Using the boundary condition at $x=0$, we can solve for $c_2$

$$ \mathcal{L} \left[ \frac{\partial c}{\partial x} \right] = \mathcal{L} \left[ K \right] \\ \frac{\partial \Theta}{\partial x} = \frac{K}{s} \\ -c_2 \sqrt{\frac{s}{D}} \exp{\left( -\sqrt{\frac{s}{D}} (0) \right)} = \frac{K}{s} \\ c_2 = -\frac{K \sqrt{D}}{s \sqrt{s}} $$

Re-writing $\Theta(s,x)$ with the values for the constants: $$ \Theta(s,x) = \frac{c_{\infty}}{s} - \frac{K \sqrt{D}}{s \sqrt{s}} \exp{\left( -\sqrt{\frac{s}{D}} x \right)} $$

Taking the inverse Laplace transform: $\mathcal{L}^{-1} \left[\Theta(s,x) \right]$, gives us the concentration as a function of time and position.

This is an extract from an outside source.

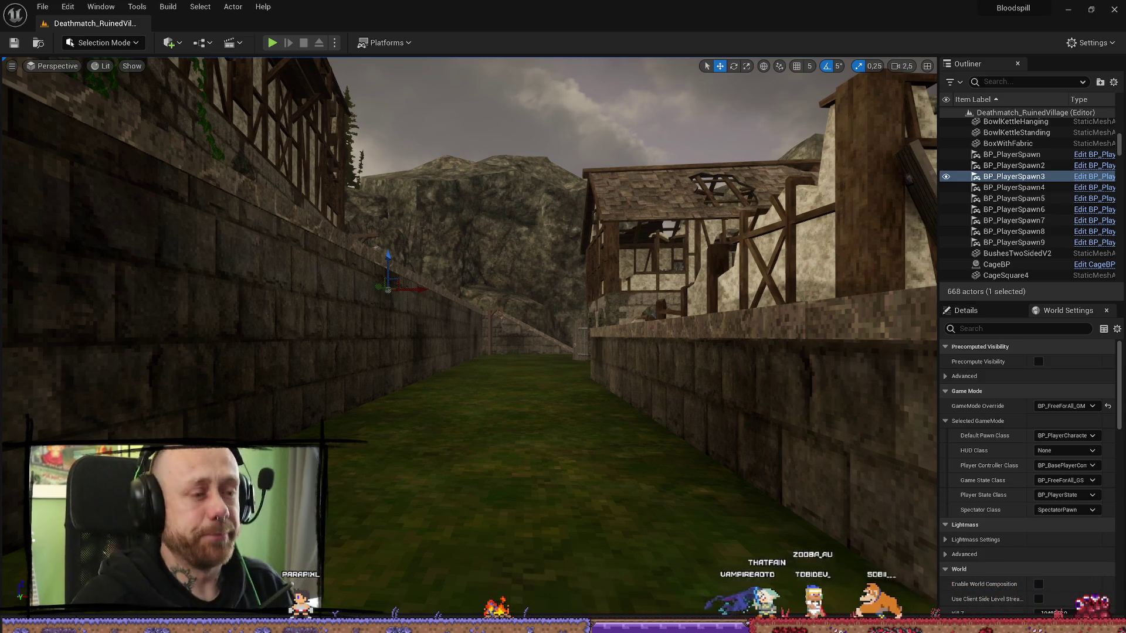
- Fly over the village to the timber house, then show the FPS folder in the Content Drawer
{"action": "scroll", "coordinate": [525, 284], "scroll_direction": "down", "scroll_amount": 2}
{"action": "left_click_drag", "start_coordinate": [556, 308], "coordinate": [556, 308]}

$$ c(t,x) = c_{\infty} - K \left[ \sqrt{\frac{4Dt}{\pi}} \exp{\left(-\frac{x^2}{4Dt} \right)} - x\ \mathrm{erfc}{ \left( \frac{x}{\sqrt{4Dt}} \right)}\right] $$

Using the boundary condition at $x=0$ posed in the question: $$ \frac{\partial c}{\partial x} = K \left[u(t) - u(t - t_i) \right] $$

Then the transformed boundary condition becomes $$ \mathcal{L} \left[\frac{\partial c}{\partial x} \right] = \mathcal{L} \big[ K \left[ u(t) - u(t - t_i)\right] \big] \\ \frac{\partial \Theta}{\partial x} = \frac{K}{s} \left[1 - e^{-t_i s} \right] \\ $$

which is nearly identical to the original transform, but there is an additional term:

$-e^{-t_i s}$

It remains that $c_1 = 0$, while $c_2$ changes slightly:

$$ c_2 = -\frac{K \sqrt{D}}{s \sqrt{s}} \left[1 - \exp{(-t_i s)} \right] $$

$$ \Theta(s,x) = \frac{c_{\infty}}{s} - \left[1 - e^{-t_i s} \right] \frac{K}{s} \sqrt{\frac{D}{s}} \exp{\left(-\sqrt{\frac{s}{D}}x\right)} $$

Using line 27 from this Laplace transform table $$ \mathcal{L}\left[u(t - c) f(t-c)\right] = e^{-cs} F(s) $$ where $$ F(s) = \mathcal{L}\left[f(t)\right] $$

the inverse Laplace transform of $\Theta(s,x)$ becomes: $$ c(t,x) = c_{\infty} - K \left\{\left[ \sqrt{\frac{4Dt}{\pi}} \exp{\left(\frac{-x^2}{4Dt}\right)} - x\ \mathrm{erfc}{\left( \frac{x}{\sqrt{4Dt}} \right)} \right] \\ - u(t-t_i) \left[ \sqrt{\frac{4D(t-t_i)}{\pi}} \exp{\left(\frac{-x^2}{4D(t-t_i)}\right)} - x\ \mathrm{erfc}{\left( \frac{x}{\sqrt{4D(t-t_i)}} \right)} \right] \right\} $$

Here is a plot of these profiles with $t < t_i$ and $t > t_i$ ($t_i = 10$, $K = -1$, $D = 1$): enter image description here

What we can see is that when $t<t_i$, at $x=0$, $\Delta c$ varies linearly with respect to $\sqrt{t}$ ("The Measurement of a Complete Set of Transport Properties for a Concentrated Solid Polymer Electrolyte Solution" by Yanping Ma, et al.); and when $t>t_i$, $\Delta c$ (at $x=0$) varies linearly with respect to $\tau$, where $\tau = \frac{\sqrt{t_i}}{\sqrt{t} + \sqrt{t - t_i}}$ (as suggested in "Verification and Analysis of Transference Number Measurements" by the Galvanostatic Polarization Method by Hooman Hafezi and John Newman).

I may be naive, but it appears the form of $c(t,x)$ derived in this post is significantly different than the form derived by Hooman Hafezi and John Newman, albeit they give identical results at $x=0$.